**Given task A**: Revise the Open MPI v5.0.x release notes from "1. Unlike previous" to "our internal version.", replacing "prefer" with "favor".
**Given task B**: Resume the Open MPI v5.0.x release notes and continue them from the point where they stop.

----- Selected text -----

17.2. Open MPI v5.0.x series

This file contains all the NEWS updates for the Open MPI v5.0.x series, in reverse chronological order.

17.2.1. Open MPI version 5.0.0rc13

Date:

29 September 2023

The MPIR API has been removed

As was announced in the summer of 2017, Open MPI has removed support for MPIR-based tools beginning with the release of Open MPI v5.0.0.

Open MPI now uses the PRRTE runtime environment, which supports the PMIx tools API — instead of the legacy MPIR API — for debugging parallel jobs.

Users who still need legacy MPIR support should see https://github.com/hpc/mpir-to-pmix-guide for more information.

Zlib is suggested for better performance

PMIx will optionally use Zlib to compress large data streams. This may result in faster startup times and smaller memory footprints (compared to not using compression).

The Open MPI community recommends building PMIx with Zlib support, regardless of whether you are using an externally-installed PMIx or the bundled PMIx that is included with Open MPI distribution tarballs.

Note that while the Zlib library may be present on many systems by default, the Zlib header files — which are needed to build PMIx with Zlib support — may need to be installed separately before building PMIx.

Caution

Open MPI has changed the default behavior of how it builds and links against its required 3rd-party packages: Libevent, Hardware Locality, PMIx, and PRRTE.

  1. Unlike previous versions of Open MPI, Open MPI 5.0 and later will prefer an external package that meets our version requirements, even if it is older than our internal version.

  2. To simplify managing dependencies, any required packages that Open MPI v5.0.x bundles will be installed in Open MPI’s installation prefix, without name mangling.

    For example, if a valid Libevent installation cannot be found and Open MPI therefore builds its bundled version, a libevent.so will be installed in Open MPI’s installation tree. This is different from previous releases, where Open MPI name-mangled the Libevent symbols and then statically pulled the library into libmpi.so.

  • Changes since rc12:

    • Update PMIx to the v4.2.6 release tag. Hash: f20e0d5.

    • Update PRRTE to the v3.0.1 release tag. Hash: 63370ca.

    • Lots of documentation updates.

    • Fixed parameter name in MPI_Intercomm_merge. Thanks to Yan Wu for the report.

    • OFI: Update NIC selection to determine optimal interfaces from the current process.

    • Fix reordering of received data in MPI_Gather.

    • Disable builds with HWLOC versions >= 3.0.0. This is currently not supported.

----- Data section -----

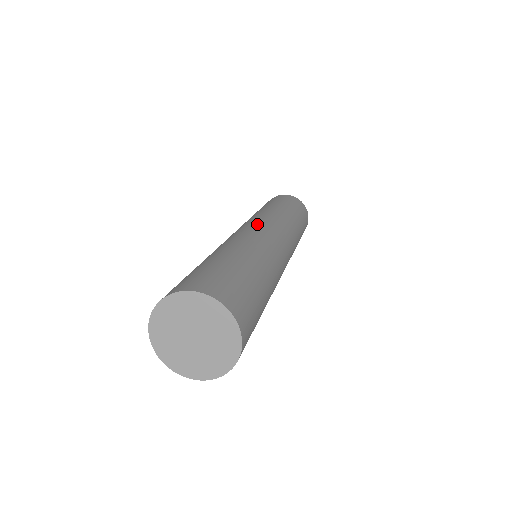
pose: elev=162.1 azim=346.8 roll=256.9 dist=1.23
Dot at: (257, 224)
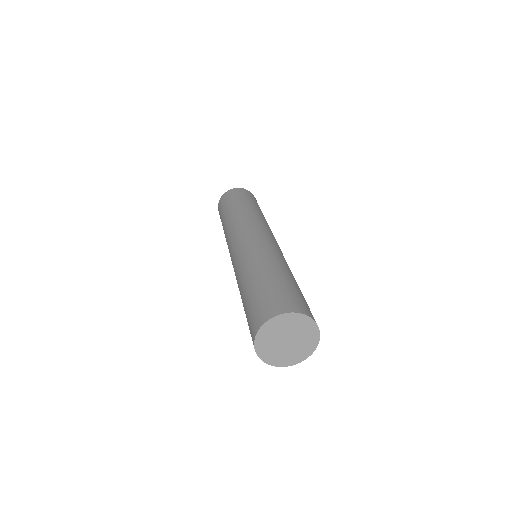
Dot at: (257, 232)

-----

**Written response A**:
1. Unlike previous versions of Open MPI, Open MPI 5.0 and later will favor an external package that meets our version requirements, even if it is older than our internal version.

**Written response B**:
    • Fix re-ordering of ranks in MPI_Dist_graph_create.

    • coll/HAN: Fix bug when using MPI_IN_PLACE with MPI_Reduce.

    • Fix MPI_Type_Dup to propagate errors from inner calls.

    • Fix the compilation of the monitoring infrastructure.

    • Various other bug fixes.

  • All other notable updates for v5.0.0:

    • New Features:

      • ULFM Fault Tolerance support has been added. See the ULFM section.

      • CUDA is now supported in the ofi MTL.

      • New MCA parameter ompi_display_comm, enabling a communication report. When set to mpi_init, display the report when MPI_Init() is invoked. When set to mpi_finalize, display the report during MPI_Finalize().

      • A threading framework has been added to allow building Open MPI with different threading libraries. It currently supports Argobots, Qthreads, and Pthreads. See the --with-threads option in the configure command. Thanks to Shintaro Iwasaki and Jan Ciesko for their contributions to this effort.

      • New Thread Local Storage API: Removes global visibility of TLS structures and allows for dynamic TLS handling.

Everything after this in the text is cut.